Wednesday, June 10, 2009

So you want to be an aid worker?

Deserted: Refugee Camps in Chad; a slideshow @ The New Yorker websiteIn a recent issue of The New Yorker, Jonathan Harr wrote an intriguing and disturbing piece on the refugee camps in Chad, housing the displaced of Darfur and a small cadre of worn down aid workers titled, Lives of the Saints.

(Clicking on the image above, by the way, will take you to an online only slideshow accompanying the article.)

As Harr notes early, the camps he visits are about the hardest of all possible hardship postings. The sheer number of refugees, and the scope of needs is almost unparalleled. Supplies and resources are in frightfully short supply. The area is, effectively, a war zone. Political control has largely broken down.

Still, I see many students who want to "do good" and work in the "humanitarian" field -- which often, when pressed, means they are interested in doing relief work. And there are some potentially hard lessons to be learned from this piece.

For one, I would be surprised if anyone who hasn't lived in a camp such as this can ever be prepared for the sheer misery. As Harr points out repeatedly, it is grinding -- bone and soul grinding -- for both the refugees and the aid workers.

Also, aid work is about provision of often frightfully limited resources, which means not just offering support to a particular camp, community, or individual, but also often limiting or shutting off those same supplies.

Similarly, aid work is about logistics -- getting supplies from point A to point B -- and documentation: filling out all the paperwork required by the manifold layers of bureaucracy.

Most important to note in Harr's piece -- certainly striking to me -- is the fact that those who are doing the work on the ground are those with highly specialized skills and lots of experience. A lot of the workers that Harr profiles also happen to be African, a reality that I am (perhaps mistakenly) under the impression doesn't really register with many of the folks I sit down with here in Madison, Wisconsin.
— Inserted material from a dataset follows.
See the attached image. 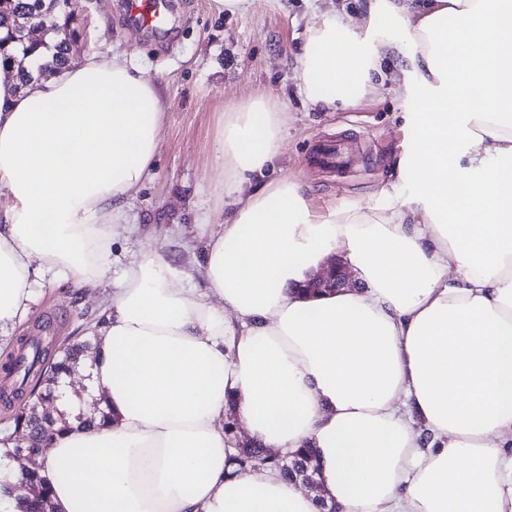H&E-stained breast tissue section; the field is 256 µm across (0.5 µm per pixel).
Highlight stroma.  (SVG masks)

Again, it's important to recognize that the refugee camps in Chad are about as hard as they come, and there is a tremendous need for skilled -- and hardened -- professionals. But the same holds in broad strokes for any and every such camp; Africa, as a friend of mine likes to note, is not lacking for inexpensive, well-intentioned but generally unskilled workers. If you want to be an aid worker you need to develop a skill set and experience that is going to allow yourself to be of use: not just to individuals on the ground (where compassion might very well soothe for a moment) but to the massive agencies that funnel resources and supplies into the camps.

That is a tall order indeed.

And so we bump up against the rather standard refrain: all these jobs require experience, but how can I get experience if I can't break into the field?!?

Look locally. Work locally. Do your research (I always tell folks you have to know your field -- and what it requires). Talk, talk, talk, talk to others. And read. Skills are transferable. Start working in poverty alleviation locally. Volunteer with the Red Cross for disaster relief. Get some medical training.

There actually is a lot you can do. Locally. And if you're young and really have both a desire and the motivation to work in the field, you can. But it's not going to be something you can just decide to do and parachute in.

Read Harr's piece -- if you have any sense, you wouldn't want to just drop in. There's simply far too much at stake. For everyone.